At the same time, for us humans, they are exercising their unique voices to herald the sunrise. They are so loud and melodious that they wake us up, and if we are lucky enough, we can spend a few minutes revelling in the beautiful sound. The chirps, screeches, rattles, and tweets delight me. I experience it as morning prayer: listening to the assembled choir singing a prelude, and thanking God for the sheer beauty of it. Those birds’ first few territory claims or mating calls are to me a subtle symphony that drives my mind to the Creator and causes me praise God for the beauty and diversity of birdsong.
I have not found the serenades of my human neighbors as holy these past few years. Normally, I need to wake up very early on Sunday mornings for my job, and so it would be nice to get to sleep at a reasonable hour on Saturday nights. It would be even nicer if on warm nights I could open my windows and be all set for the birds’ aubade the next morning. Those darn neighbors!
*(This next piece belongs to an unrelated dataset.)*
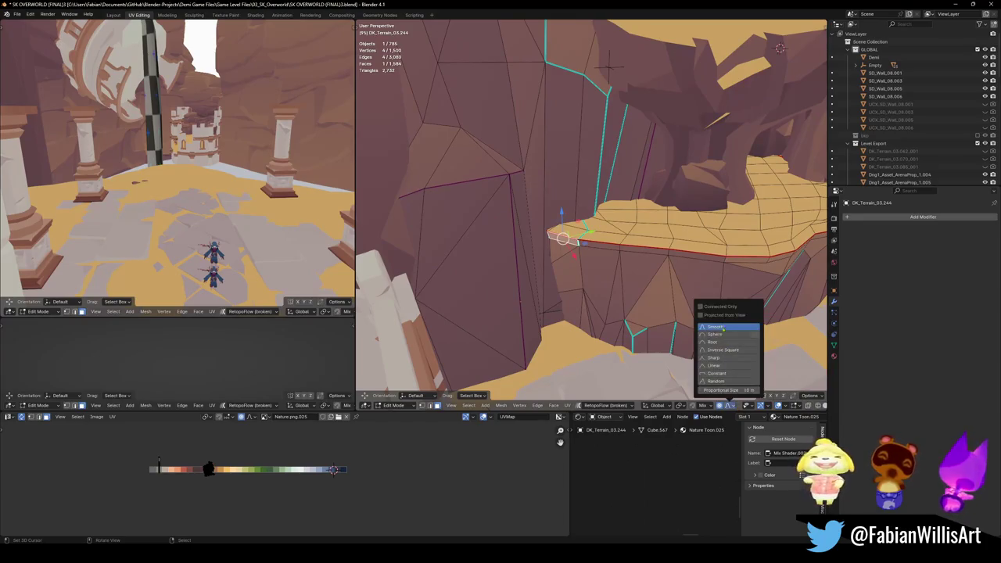
pyautogui.moveTo(602, 297); pyautogui.dragTo(581, 283, button='middle')
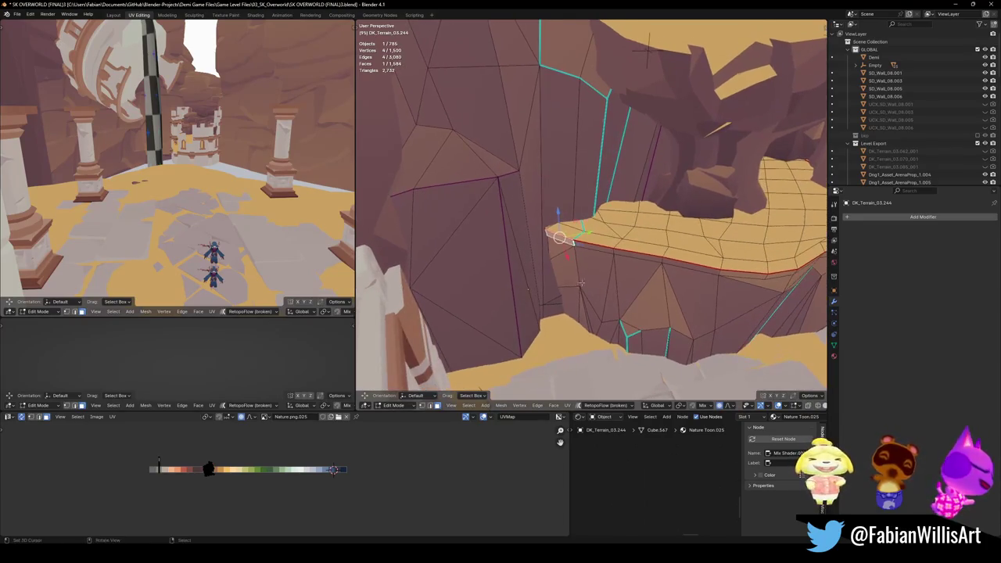
pyautogui.press('l')
pyautogui.press('g')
Imagine this: I am drifting off to sleep, and just as I am slipping into slumber, the kids who are playing outdoors late at night shriek in high-pitched play. I drift off again; they scream again. At 11 p.m.! Or I am just getting in bed when Guy with Poor Musical Taste starts his Greatest Hits tour—always just within the boundaries for noise ordinances. Trust me, I have looked those ordinances up. And I wouldn’t complain, really, except COME ON: he’s listening to NEIL DIAMOND. Oh, BAD.
It did occur to me last night, after a wonderful birthday full of celebrations only possible during a quarantine, that I could think of my neighbors’ nocturnal noise as their birdsong. Maybe Guy with Poor Musical Taste is staking his territory, or wooing a mate. And the kids are communicating with one another, and maybe this is the serenade of a diverse and beautiful humanity living in the same Tree of Life: the Guy, the Kids, and the Woman with Better Musical Taste. Maybe I could appreciate the diversity of my neighbors and their night song. Maybe I could be at peace about it. So I went to bed last night, grateful that children had a backyard to play in while parks are closed, and resolved–sort of, kind of, just a little bit–to be more charitable toward Guy with Poor Musical Taste.